Requirement A: Summarize the profile of speed skater Gong Li in two sentences.
Requirement B: Resume the profile of speed skater Gong Li after its final line and carry it further.
##### Source document
Personal information
- Born: 9 July 2000 (age 25) Shandong, China
- Height: 1.67 m (5 ft 6 in)

Sport
- Country: China
- Sport: Short track speed skating

Medal record
Women's short-track speed skating
Representing China
World Championships
| Gold medal – first place | 2024 Rotterdam | 2000 m mixed relay |
| Silver medal – second place | 2023 Seoul | 2000 m mixed relay |
| Bronze medal – third place | 2026 Montreal | 3000 m relay |
Asian Games
| Gold medal – first place | 2025 Harbin | 3000 m relay |
| Silver medal – second place | 2025 Harbin | 1500 m |
Four Continents Championships
| Silver medal – second place | 2023 Salt Lake City | 2000 m mixed relay |

= Gong Li (speed skater) =

Chinese speed skater (born 2000)
##########
##### Given records
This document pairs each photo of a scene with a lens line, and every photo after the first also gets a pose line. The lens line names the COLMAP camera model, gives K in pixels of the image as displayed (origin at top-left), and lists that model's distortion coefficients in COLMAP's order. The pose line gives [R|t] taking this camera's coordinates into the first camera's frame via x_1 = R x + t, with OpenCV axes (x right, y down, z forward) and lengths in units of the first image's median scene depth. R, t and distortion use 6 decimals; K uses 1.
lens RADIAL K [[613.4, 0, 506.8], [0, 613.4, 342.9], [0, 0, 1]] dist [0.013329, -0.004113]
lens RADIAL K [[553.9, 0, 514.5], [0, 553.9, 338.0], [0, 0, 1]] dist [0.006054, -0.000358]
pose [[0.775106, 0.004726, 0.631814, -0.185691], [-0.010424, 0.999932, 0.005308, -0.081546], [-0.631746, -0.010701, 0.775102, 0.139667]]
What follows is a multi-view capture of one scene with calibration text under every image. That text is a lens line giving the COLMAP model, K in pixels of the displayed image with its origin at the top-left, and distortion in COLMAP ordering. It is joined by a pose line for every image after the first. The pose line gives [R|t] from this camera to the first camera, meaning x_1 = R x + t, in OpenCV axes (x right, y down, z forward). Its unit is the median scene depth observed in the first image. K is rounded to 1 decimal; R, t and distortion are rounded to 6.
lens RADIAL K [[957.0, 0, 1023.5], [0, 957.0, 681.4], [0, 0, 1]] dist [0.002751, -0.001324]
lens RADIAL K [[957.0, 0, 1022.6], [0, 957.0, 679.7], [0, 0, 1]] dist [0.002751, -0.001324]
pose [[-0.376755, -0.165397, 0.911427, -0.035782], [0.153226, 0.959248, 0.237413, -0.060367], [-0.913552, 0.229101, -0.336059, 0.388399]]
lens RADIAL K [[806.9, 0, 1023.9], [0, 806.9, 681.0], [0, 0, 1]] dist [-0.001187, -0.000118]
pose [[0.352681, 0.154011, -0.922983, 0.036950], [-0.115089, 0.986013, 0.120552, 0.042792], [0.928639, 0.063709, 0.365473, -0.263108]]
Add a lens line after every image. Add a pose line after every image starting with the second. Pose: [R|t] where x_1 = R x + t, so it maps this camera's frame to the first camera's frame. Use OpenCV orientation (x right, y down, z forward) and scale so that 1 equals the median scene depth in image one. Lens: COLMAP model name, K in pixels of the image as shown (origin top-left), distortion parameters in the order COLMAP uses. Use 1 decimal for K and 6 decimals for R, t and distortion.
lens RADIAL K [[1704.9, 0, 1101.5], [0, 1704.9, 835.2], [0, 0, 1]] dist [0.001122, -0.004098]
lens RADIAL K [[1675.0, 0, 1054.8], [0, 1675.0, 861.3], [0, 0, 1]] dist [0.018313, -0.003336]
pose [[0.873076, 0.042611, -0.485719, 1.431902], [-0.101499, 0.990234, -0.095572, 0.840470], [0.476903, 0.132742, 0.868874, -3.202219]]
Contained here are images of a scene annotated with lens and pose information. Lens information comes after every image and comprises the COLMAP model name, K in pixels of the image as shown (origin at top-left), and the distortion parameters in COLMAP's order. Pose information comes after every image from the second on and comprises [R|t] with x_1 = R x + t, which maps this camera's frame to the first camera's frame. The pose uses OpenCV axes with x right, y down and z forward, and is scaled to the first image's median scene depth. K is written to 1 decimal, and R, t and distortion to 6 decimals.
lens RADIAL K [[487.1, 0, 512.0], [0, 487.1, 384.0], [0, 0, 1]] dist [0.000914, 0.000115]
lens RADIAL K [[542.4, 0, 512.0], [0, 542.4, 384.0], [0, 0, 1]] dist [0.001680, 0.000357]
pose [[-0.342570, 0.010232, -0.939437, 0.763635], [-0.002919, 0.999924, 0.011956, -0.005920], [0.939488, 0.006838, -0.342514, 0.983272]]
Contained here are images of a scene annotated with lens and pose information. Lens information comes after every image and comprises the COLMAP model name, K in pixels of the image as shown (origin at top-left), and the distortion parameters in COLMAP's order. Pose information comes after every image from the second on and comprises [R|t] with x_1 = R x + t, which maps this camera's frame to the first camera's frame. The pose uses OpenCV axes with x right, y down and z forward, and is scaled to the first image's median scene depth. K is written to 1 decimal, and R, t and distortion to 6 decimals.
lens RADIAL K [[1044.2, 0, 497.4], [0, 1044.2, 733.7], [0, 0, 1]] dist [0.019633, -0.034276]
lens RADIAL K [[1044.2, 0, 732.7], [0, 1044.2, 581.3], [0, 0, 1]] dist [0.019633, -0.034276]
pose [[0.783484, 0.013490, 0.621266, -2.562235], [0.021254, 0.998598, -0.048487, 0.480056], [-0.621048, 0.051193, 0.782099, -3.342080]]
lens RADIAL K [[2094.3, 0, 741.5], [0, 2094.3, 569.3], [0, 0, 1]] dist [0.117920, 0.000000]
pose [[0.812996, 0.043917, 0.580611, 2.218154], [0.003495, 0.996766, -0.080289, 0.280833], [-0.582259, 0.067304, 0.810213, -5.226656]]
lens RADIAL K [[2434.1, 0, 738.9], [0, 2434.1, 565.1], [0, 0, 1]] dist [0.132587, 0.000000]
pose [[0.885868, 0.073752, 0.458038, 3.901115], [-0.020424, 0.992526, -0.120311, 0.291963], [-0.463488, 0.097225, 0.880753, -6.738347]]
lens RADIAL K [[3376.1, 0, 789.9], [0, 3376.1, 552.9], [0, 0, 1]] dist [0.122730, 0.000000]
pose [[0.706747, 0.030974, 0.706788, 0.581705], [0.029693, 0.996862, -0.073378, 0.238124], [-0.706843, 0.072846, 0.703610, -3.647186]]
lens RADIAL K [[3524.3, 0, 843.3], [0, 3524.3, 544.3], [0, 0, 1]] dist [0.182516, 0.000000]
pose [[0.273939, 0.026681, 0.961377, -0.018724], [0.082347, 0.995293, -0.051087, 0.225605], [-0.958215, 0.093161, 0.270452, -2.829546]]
##########
Answer section A: Gong Li is a Chinese short track speed skater, born on 9 July 2000 in Shandong, China, who stands 1.67 m (5 ft 6 in) tall. Representing China in women's short-track speed skating, she has won World Championships gold in the 2000 m mixed relay at Rotterdam in 2024, Asian Games gold in the 3000 m relay and silver in the 1500 m at Harbin in 2025, and a Four Continents Championships silver in the 2000 m mixed relay at Salt Lake City in 2023, among other medals.

Answer section B:
Gong Li (born 9 July 2000) is a Chinese short track speed-skater.

==Career==
Gong competed at the 2023 World Short Track Speed Skating Championships and won a silver medal in the 2000 metre mixed relay, with a time of 2:41.821.

She represented China at the 2025 Asian Winter Games and won a gold medal in the 3000 metre relay with a time of 4:11.371. She also won a silver medal in the 1500 metres with a time of 2:23.884.

In January 2026, she was selected to represent China at the 2026 Winter Olympics.